Moberg: As a DMO, the biggest challenge is that after having established a relationship with a planner in promoting a destination, the clients often book directly with hotels, convention centres and venues without the DMO being aware. This can be addressed by the planner advising the DMO and seeking the DMO’s assistance in conducting space searches and preparing bid presentations. The benefit of working with planners is that they are organized, very knowledgeable, and professional.
What are the most recent developments within your particular area of expertise as it pertains to event planning?
Yore: The expansion and success of our “Be A Host” program, which was possible due to increased funding by new partners, has allowed us to advance well beyond the borders of Vancouver and the province of British Columbia to find advocates for conferences in Vancouver. Ever since the 2010 Winter Olympic Games, we’ve received keen interest from world-renowned researchers and academics who wish to host world congresses in our city. They are looking to showcase the best Canada has to offer: a sophisticated, cosmopolitan, safe and welcoming city surrounded by spectacular natural beauty of mountains, forests and ocean.
Holmen: The need to embrace and understand social media is a day-to-day topic of conversation, not only in our office but with the clients who we do business with. We are now expected more and more to know how to utilize the various social networks not only into our own events but helping pull them into the events that we host in the community.
Moberg: We are experiencing a huge increase with associations and corporations using site selection companies and third-party planners when selecting destinations for meetings and conventions. Corporate Social Responsibility is not an industry trend, but has become an expectation for planners and suppliers alike. Our industry needs to embrace CSR in order to achieve sustainable competitive advantages.
What changes would you like to see take place in the meetings industry as it relates to your city or region?
Yore: As part of Vancouver’s new Tourism Master Plan, we intend to create or support annual festivals and signature events that take place throughout the year. This includes helping local festivals grow their attendance, securing high-profile events like TED, rebooking past conferences and offering multiple-year deals to organizations and companies to hold their meetings in Vancouver.

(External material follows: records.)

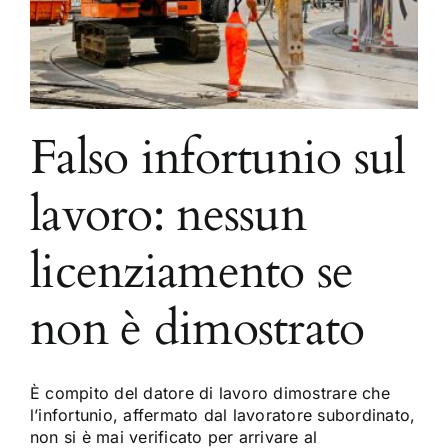
Falso infortunio sul
lavoro: nessun
licenziamento se
non è dimostrato
È compito del datore di lavoro dimostrare che
l’infortunio, affermato dal lavoratore subordinato,
non si è mai verificato per arrivare al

Holmen: We welcomed Microsoft Worldwide Partner Conference into Toronto in 2012 where they experienced record-breaking attendance and country partner representation, a huge success story for Toronto. Coming across the border from the U.S. is seen as a headache, but if you involve the right partners it can be very seamless. “Taking your event across the border” education towards the event planner and conference influencers is critical to Toronto or Canada for that matter. In addition, working with all levels of government and having them understand the economic impact of the meetings and events industry when it comes to jobs and spending only helps open more doors to business opportunities.
Moberg: A new multi-level convention centre and luxury hotel is scheduled to open in Halifax in early 2016. This facility – which will be a part of the Nova Centre, a LEED gold standard, one-million-square-foot mixed use development – will feature 120,000 square feet of rentable space, including a spectacular 30,000-square-foot ballroom overlooking the city.